Bu gün yani 2 Mayıs 2011 tarihinde yeni bir haber yayıldı medyada.
İzmir Belediyesi'ne Kuşadası Belediyesi'ne polis ihaleye fesat karıştırmak suçlaması ile baskın yaptı.
Ne güzel değil mi, hala birileri bizim vergilerimizi koruyor ve vergilerimizle toplanan paraların cebe indirilmesine engel oluyor. Hakkımızı koruyor.
Peki bu Başkanları hangi partiden ? CHP. Yani muhalefet
Benzeri bir örneği de Sarıyer Belediyesi'nde de yaşadık. Sonunç ne oldu? kocaman bir hiç. En azından gazetelere düşen bir haber olmadı.
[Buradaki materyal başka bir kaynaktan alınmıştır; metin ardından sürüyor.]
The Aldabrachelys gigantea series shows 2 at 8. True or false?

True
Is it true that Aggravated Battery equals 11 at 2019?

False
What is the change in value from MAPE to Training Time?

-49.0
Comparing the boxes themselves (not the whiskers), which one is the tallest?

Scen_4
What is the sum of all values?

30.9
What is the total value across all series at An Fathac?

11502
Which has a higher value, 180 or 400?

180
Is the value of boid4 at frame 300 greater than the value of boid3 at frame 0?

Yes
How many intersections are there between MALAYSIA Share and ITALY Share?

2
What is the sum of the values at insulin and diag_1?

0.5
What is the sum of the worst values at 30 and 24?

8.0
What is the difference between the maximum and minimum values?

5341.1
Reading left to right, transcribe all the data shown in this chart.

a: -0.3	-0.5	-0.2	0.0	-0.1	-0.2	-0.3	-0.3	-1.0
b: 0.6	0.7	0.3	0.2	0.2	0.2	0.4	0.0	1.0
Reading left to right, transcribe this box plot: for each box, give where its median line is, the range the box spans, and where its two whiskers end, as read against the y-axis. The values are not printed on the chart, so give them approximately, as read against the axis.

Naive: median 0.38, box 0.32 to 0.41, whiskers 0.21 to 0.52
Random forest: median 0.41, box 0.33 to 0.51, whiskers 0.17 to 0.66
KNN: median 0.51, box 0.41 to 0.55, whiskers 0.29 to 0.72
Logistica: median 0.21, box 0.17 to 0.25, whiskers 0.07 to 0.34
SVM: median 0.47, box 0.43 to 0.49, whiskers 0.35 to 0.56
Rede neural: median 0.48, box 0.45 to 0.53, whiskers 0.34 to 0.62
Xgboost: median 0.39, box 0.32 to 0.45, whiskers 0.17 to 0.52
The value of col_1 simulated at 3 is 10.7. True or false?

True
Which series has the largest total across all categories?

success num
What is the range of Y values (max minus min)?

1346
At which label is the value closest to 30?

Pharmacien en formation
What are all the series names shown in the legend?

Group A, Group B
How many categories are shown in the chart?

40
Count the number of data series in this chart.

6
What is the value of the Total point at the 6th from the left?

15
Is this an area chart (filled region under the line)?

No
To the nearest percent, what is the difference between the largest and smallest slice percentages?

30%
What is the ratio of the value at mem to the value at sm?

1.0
Peki Sarıyer Belediye Başkanı hangi Partiden ? CHP. Yani Muhalefet
Sonuçta ortada gerçek anlamda bir suç var ise bu işi takip edenlere hele olsun diyeceğim ama aklıma başka sorular geliyor.
Mesela Kayseri Belediyesi.
Ortada o kadar belge varken, o kdar şahit varken neden soruşturma açılmıyor? ya da Sağlık Bakanı hangi güçle ve yetki ile savcıya yazı yazıp soruşturmayı durdurmasını söyleyebiliyor.
Deniz Feneri öyküsünü hepimiz biliyoruz ama bu öykünün neden ele alınmadığını sadece tahmin ediyoruz.
Yandaş yaparsa sorun yok diyor görmezden geliyoruz ama diğerleri yaparsa ki yaptıkları hakkında hiç bir delil yok. Sadece yapmışlar mı acabasorusu var ?ya da aynı Ergenekon'da olduğu gibi bir ihbar var ve üzerine gidilyor.
Bu ülkede ihbarının muteber kabul edilmesi için ne olmak gerektiğini anlamak pek de zor değil galiba.
Bakalım seçim arifesinde daha neler göreceğiz.